Lujo Brentano, born in Aschaffenburg into one of the most distinguished German - Catholic intellectual families (originally of Italian descent), attended school in Augsburg and Aschaffenburg. He studied in Dublin (Trinity College), Münster, Munich, Heidelberg (doctorate in law), Würzburg, Göttingen (doctorate in economics), and Berlin (habilitation in economics, 1871).

He was a professor of economics and state sciences at the universities of Breslau, Strasbourg, Vienna, Leipzig, and most importantly, Munich (1891 – 1914).

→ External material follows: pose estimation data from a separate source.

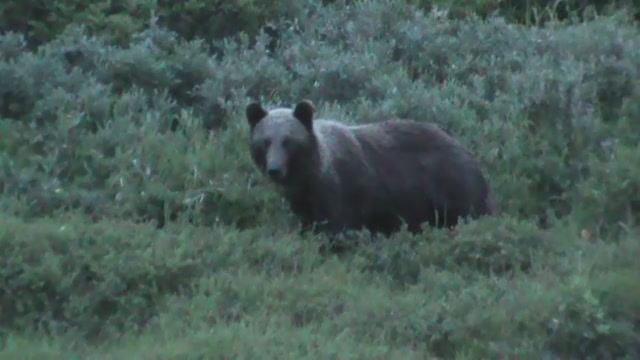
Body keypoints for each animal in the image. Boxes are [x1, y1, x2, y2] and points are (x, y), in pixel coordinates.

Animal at [245, 98, 496, 239]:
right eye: (265, 141)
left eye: (288, 141)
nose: (274, 169)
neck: (310, 177)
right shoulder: (303, 202)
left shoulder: (342, 193)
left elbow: (337, 229)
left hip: (451, 187)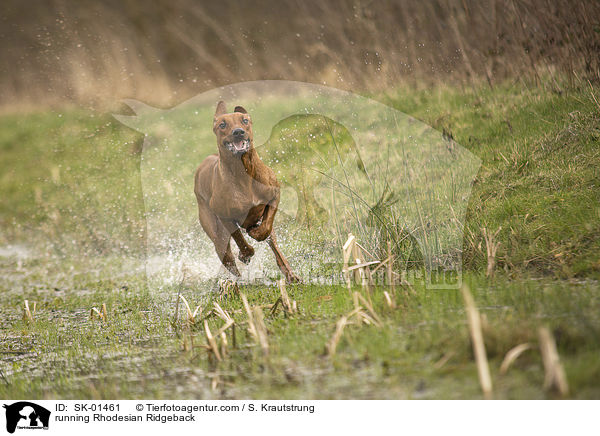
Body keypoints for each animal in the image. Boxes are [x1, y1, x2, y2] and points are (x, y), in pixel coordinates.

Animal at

With Ernst Engel, the statistician, he made an investigation of the English trade unions. After the revolution of November 1918, he served in prime minister Kurt Eisner's government as People's Commissar (Minister) for Trade, but only for some days in December 1918. In 1914, he signed the Manifesto of the Ninety - Three.

Brentano died in Munich in 1931.

Brentano was a Kathedersozialist (reform - minded) and a founding member of the Verein für Socialpolitik. His influence on the social market economy, and on many Germans who would be leaders just after the end of World War II, can hardly be overrated.

Note: It is often mistakenly claimed that Brentano was called Ludwig Joseph, and that "Lujo" was a kind of nickname or contraction. This is incorrect; while he was given his name after a Ludwig and a Joseph, Lujo was his real and legal first name.